掲載本文 |
JICA海外協力隊の世界日記

黒海中継 by チーム・ギレスン

西洋と東洋の溶けあう所

チーム・ギレスン 丹羽です。

私の投稿は八回目となりますが、今回はトルコ・エーゲ海沿岸の観光地・ボドルム(Bodrum)と、そこからフェリー船で一時間程度のギリシャ領コス(Kos)島について記述します。

ボドルムは、古くはハリカルナッソスと呼ばれ、今はマリンスポーツ等のメッカとして、世界中から観光客が集まるリゾート地です。見所の一つに聖ヨハネ騎士団が建造した城があり、彼らの出身国に由来する塔や、城内に古代沈没船の展示コーナー等があり、大変興味深い場所です。建造にあたっては、近くの古代世界七不思議の一つのマスソロス霊廟から石材を流用したとの事です。

尚、七不思議は他に、ギザのピラミッド、バビロンの空中庭園、オリンピアのゼウス像、エフェソスのアルテミス神殿、ロドス島の巨象、アレクサンドリアの大灯台と言われ、トルコ(アナトリア地方)には、エフェソスを含む二つがあった事になります。ギリシャ時代以前から、エーゲ海を臨むこのアナトリアには他に類を見ない文明があり、世界初の銀行はエフェソス、高級羊皮紙の発明は英語のparchmentの語源にもなったペルガモン(現イズミール県ベルガマ)、初の詩人ホーマーはイズミールにて、歴史家へロトドスはハルカリナッソスの出身で、初の語り部(taleteller)のイソップもこの地が出身との由(一部出典:アナドルジェツト機関誌)。

残念ながらマスソロス霊廟の跡地は、ほんの一部の石材しか現存していません (写真:1枚目)。

課題の条件 | 上のボドルムの本文から、「私の投稿は八回目となりますが」で始まり「由(一部出典:アナドルジェツト機関誌)。」で終わる部分を、両端も含めてそのまま書き写すこと。

データ一覧 |
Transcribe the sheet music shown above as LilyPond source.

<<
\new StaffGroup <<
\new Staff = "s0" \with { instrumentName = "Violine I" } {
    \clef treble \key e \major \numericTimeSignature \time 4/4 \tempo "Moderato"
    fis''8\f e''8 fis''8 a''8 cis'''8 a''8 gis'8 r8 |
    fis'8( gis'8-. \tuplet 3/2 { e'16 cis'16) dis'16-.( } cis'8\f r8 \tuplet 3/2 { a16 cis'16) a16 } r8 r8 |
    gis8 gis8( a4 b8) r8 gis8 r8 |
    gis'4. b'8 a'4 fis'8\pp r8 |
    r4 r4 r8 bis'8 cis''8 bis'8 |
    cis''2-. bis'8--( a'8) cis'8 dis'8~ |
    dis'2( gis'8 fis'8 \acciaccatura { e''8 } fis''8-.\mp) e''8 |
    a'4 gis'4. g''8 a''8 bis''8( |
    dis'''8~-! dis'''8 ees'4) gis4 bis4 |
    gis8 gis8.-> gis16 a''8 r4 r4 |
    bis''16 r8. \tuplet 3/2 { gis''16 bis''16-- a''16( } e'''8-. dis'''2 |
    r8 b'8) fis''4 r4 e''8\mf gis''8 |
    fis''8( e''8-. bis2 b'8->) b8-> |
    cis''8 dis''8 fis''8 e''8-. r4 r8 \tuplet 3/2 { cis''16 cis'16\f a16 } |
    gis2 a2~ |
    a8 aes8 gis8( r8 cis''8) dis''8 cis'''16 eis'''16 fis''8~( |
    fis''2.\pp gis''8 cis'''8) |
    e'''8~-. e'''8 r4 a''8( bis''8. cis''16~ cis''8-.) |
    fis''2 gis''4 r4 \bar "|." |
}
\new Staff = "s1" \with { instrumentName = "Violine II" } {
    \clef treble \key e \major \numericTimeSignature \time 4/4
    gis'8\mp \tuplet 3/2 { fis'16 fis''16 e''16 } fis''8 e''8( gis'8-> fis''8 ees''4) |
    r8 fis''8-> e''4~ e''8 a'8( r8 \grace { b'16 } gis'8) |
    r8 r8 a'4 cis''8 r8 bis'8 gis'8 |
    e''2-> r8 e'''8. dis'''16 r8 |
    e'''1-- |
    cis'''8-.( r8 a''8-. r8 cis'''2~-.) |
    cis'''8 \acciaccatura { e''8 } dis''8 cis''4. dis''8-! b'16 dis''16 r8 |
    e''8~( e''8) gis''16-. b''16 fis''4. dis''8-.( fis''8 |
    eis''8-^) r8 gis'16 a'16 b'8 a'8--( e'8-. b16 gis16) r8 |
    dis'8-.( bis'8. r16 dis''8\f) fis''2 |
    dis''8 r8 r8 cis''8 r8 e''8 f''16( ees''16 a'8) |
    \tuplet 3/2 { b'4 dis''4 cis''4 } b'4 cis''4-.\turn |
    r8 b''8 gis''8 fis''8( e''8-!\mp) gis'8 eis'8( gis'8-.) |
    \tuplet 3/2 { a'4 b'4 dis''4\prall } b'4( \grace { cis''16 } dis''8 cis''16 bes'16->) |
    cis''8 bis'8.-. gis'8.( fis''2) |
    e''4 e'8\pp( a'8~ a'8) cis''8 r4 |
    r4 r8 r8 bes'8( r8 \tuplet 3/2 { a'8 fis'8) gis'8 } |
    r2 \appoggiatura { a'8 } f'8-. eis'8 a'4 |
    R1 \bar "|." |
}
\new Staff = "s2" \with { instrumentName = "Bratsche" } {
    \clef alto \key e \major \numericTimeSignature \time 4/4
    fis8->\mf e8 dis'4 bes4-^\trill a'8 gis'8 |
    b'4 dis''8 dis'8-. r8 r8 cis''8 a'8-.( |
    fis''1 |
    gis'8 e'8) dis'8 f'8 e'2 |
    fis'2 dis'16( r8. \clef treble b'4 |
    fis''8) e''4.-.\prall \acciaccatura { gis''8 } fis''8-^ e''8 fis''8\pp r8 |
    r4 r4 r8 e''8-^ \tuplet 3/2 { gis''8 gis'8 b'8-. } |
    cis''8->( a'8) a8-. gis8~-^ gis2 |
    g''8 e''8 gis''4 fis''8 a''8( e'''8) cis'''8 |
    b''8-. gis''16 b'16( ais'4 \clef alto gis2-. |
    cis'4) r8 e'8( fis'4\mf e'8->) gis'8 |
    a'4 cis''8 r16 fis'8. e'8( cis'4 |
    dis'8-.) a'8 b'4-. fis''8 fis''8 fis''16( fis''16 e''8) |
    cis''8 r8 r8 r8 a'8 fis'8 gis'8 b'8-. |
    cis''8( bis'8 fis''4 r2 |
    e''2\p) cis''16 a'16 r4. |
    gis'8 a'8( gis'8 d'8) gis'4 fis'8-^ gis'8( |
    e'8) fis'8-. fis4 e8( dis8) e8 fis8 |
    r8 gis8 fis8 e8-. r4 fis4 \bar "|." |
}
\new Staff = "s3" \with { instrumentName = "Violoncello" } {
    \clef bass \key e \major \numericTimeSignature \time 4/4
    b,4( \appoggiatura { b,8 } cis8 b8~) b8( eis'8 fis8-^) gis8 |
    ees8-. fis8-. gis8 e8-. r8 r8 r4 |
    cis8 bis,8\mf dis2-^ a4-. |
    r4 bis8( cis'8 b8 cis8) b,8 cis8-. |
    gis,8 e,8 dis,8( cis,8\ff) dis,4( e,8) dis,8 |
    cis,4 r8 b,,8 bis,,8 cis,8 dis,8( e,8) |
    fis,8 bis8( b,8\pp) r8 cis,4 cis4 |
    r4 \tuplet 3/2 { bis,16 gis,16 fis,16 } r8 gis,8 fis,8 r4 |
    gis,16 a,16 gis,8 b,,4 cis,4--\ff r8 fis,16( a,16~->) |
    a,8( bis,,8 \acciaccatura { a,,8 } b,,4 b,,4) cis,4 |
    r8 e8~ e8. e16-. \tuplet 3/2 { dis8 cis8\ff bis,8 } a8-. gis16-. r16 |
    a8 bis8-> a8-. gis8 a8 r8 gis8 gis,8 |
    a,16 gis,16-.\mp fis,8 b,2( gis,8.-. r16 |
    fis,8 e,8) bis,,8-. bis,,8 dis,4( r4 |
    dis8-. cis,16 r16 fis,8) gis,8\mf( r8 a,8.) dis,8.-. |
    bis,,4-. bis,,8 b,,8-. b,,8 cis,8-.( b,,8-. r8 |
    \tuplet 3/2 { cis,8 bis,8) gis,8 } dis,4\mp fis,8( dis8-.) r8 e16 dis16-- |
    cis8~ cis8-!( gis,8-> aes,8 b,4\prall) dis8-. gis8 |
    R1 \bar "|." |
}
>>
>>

解答 |
私の投稿は八回目となりますが、今回はトルコ・エーゲ海沿岸の観光地・ボドルム(Bodrum)と、そこからフェリー船で一時間程度のギリシャ領コス(Kos)島について記述します。

ボドルムは、古くはハリカルナッソスと呼ばれ、今はマリンスポーツ等のメッカとして、世界中から観光客が集まるリゾート地です。見所の一つに聖ヨハネ騎士団が建造した城があり、彼らの出身国に由来する塔や、城内に古代沈没船の展示コーナー等があり、大変興味深い場所です。建造にあたっては、近くの古代世界七不思議の一つのマスソロス霊廟から石材を流用したとの事です。

尚、七不思議は他に、ギザのピラミッド、バビロンの空中庭園、オリンピアのゼウス像、エフェソスのアルテミス神殿、ロドス島の巨象、アレクサンドリアの大灯台と言われ、トルコ(アナトリア地方)には、エフェソスを含む二つがあった事になります。ギリシャ時代以前から、エーゲ海を臨むこのアナトリアには他に類を見ない文明があり、世界初の銀行はエフェソス、高級羊皮紙の発明は英語のparchmentの語源にもなったペルガモン(現イズミール県ベルガマ)、初の詩人ホーマーはイズミールにて、歴史家へロトドスはハルカリナッソスの出身で、初の語り部(taleteller)のイソップもこの地が出身との由(一部出典:アナドルジェツト機関誌)。